Incrementing EditNumber
The challenge that I see in implementing those functions is incrementing the EditNumber column. As that column can't be an IDENTITY, I have to manipulate its value manually.
Here's my LINQ query for determining what EditNumber a new Revision should have:
using(var db = new DBDataContext())
{
var rev = new Revision();
rev.EditNumber = db.Revisions.Where(r => r.PostID == postID).Max(r => r.EditNumber) + 1;
// ... (fill other properties)
db.Revisions.InsertOnSubmit(rev);
db.SubmitChanges();
}
Calculating a maximum and incrementing it can lead to a race condition.
Is there a better way to implement that function?
Update directly in the database and return the new revision:
update Revisions
set EditNumber += 1
output INSERTED.EditNumber
where PostID = #postId;
Unfortunately, this is not possible in LINQ. In fact, is not possible in the client at all, no matter the technology used, short of doing pessimistic locking which has too many drawback to worth considering.
Updated:
Here is how I would insert a new revision (including first revision):
create procedure usp_insertPostRevision
#postId int,
#text nvarchar(max),
#revisionId bigint output
as
begin
set nocount on;
declare #nextEditNumber (EditNumber int not null);
declare #rc int = 0;
begin transaction;
begin try
update Posts
set LastRevision += 1
output INSERTED.LastRevision
into #nextEditNumber (EditNumber)
where PostId = #postId;
set #rc = ##rowcount;
if (#rc <> 1)
raiserror (N'Expected exactly one post with Id:%i. Found:%i',
16, 1 , #postId, #rc);
insert into Revisions
(PostId, Text, EditNumber)
select #postID, #text, EditNumber
from #nextEditNumber;
set #revisionId = scope_identity();
commit;
end try
begin catch
... // Error handling omitted
end catch
end
I omitted the error handling, see Exception handling and nested transactions for a template procedure than handles errors and nested transactions properly.

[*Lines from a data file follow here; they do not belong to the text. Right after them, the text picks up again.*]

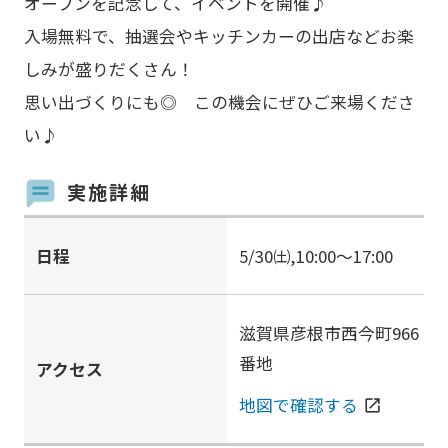
オープンを記念して、イベントを開催♪
入場無料で、抽選会やキッチンカーの出店などお楽
しみが盛りだくさん！
思い出づくりにも◎ この機会にぜひご来場くださ
い♪
実施詳細
日程
5/30㈯,10:00～17:00
滋賀県彦根市西今町966
番地
アクセス
地図で確認する
open_in_new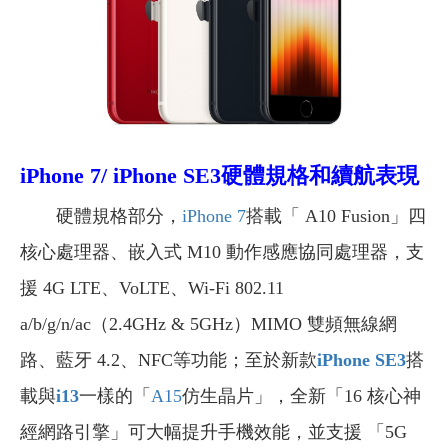
iPhone 7/ iPhone SE3
硬體規格和續航表現
硬體規格部分，
iPhone 7
搭載「 A10 Fusion」四
核心處理器、嵌入式 M10 動作感應協同處理器，支
援 4G LTE、VoLTE、Wi-Fi 802.11
a/b/g/n/ac（2.4GHz & 5GHz）MIMO 雙頻無線網
路、藍牙 4.2、NFC等功能；至於新款
iPhone SE3
搭
載與
i13
一樣的「
A15
仿生晶片」，全新「16 核心神
經網路引擎」可大幅提升手機效能，並支援 「5G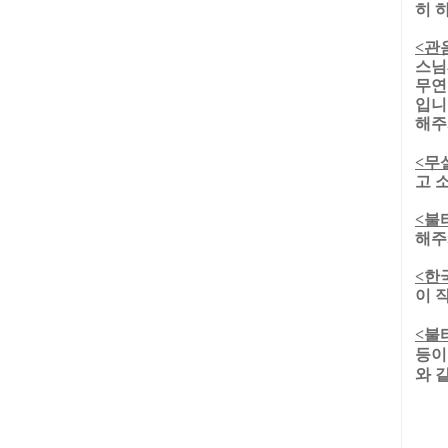
히 
<
관
스님
무연
입니
해주
<
무
고 
<
불
해주
<
한
이 
<
불
등이
와 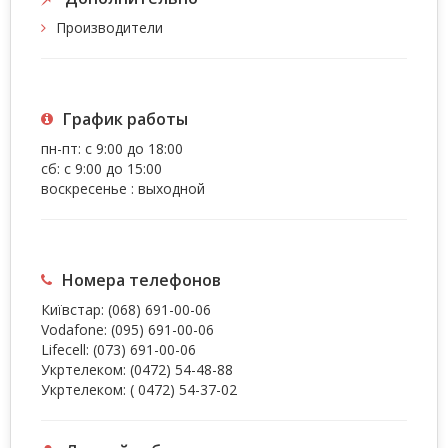
Производители
График работы
пн-пт: с 9:00 до 18:00
сб: с 9:00 до 15:00
воскресенье : выходной
Номера телефонов
Київстар:
(068) 691-00-06
Vodafone:
(095) 691-00-06
Lifecell:
(073) 691-00-06
Укртелеком:
(0472) 54-48-88
Укртелеком:
( 0472) 54-37-02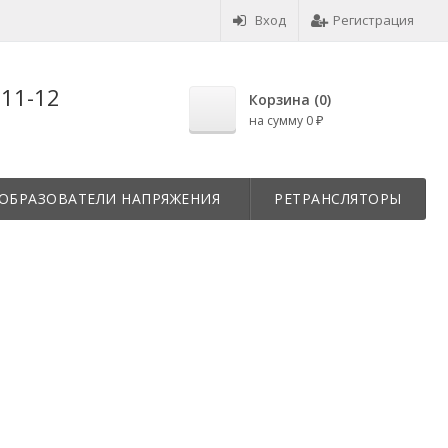
Вход
Регистрация
-11-12
Корзина (
0
)
на сумму
0
₽
ОБРАЗОВАТЕЛИ НАПРЯЖЕНИЯ
РЕТРАНСЛЯТОРЫ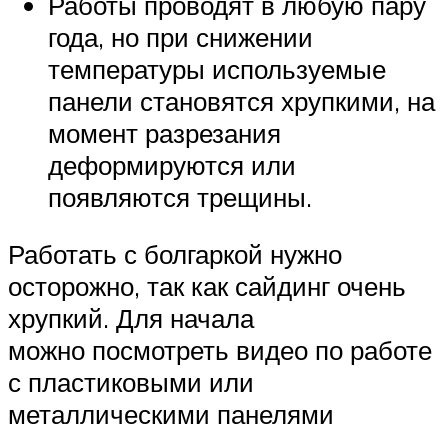
Работы проводят в любую пару
года, но при снижении
температуры используемые
панели становятся хрупкими, на
момент разрезания
деформируются или
появляются трещины.
Работать с болгаркой нужно
осторожно, так как сайдинг очень
хрупкий. Для начала
можно посмотреть видео по работе
с пластиковыми или
металлическими панелями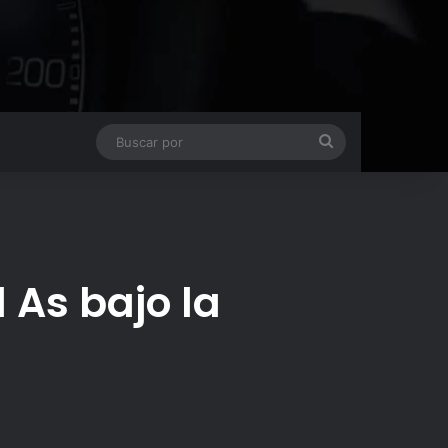
Buscar
por
 As bajo la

You'll notice the Posts table has a LastRevision field that is used as the increment for the post revisions. This is much better than computing the MAX each time you add a revision, as it avoid a (range) scan of Revisions. It also acts as a concurrency protection: only one transaction at a time will be able to update it, and only that transaction will proceed with inserting a new revision. Concurrent transactions will block and wait until the first one commits, then the next transaction unblocked will correctly update the revision number to +1.
Can multiple users edit the same post at the same time? If not then you do not have a race condition unless some how a single user can submit multiple edits simultaneously.
If revisions are only permitted by the user who submitted the comment then you're OK with the above - if multiple users can be revising a single comment then there's scope for problems.
Since there is only one record in the Posts table per Post, use a lock.
Read the record in the Posts table and use a table hint [WITH (ROWLOCK, XLOCKX)] to get an exclusive lock. Set the lock timeout to wait a few milliseconds.
If the process gets the lock, then it can add the revision record. If the process cannot get the lock, then have the process try again. After a few retries if the process cannot get a lock, return an error.
Since EditNumber is a property determined by membership in a collection, have the collection provide it.
Make EditNumber a computed column - COUNT of records for same post with lesser RevisionID.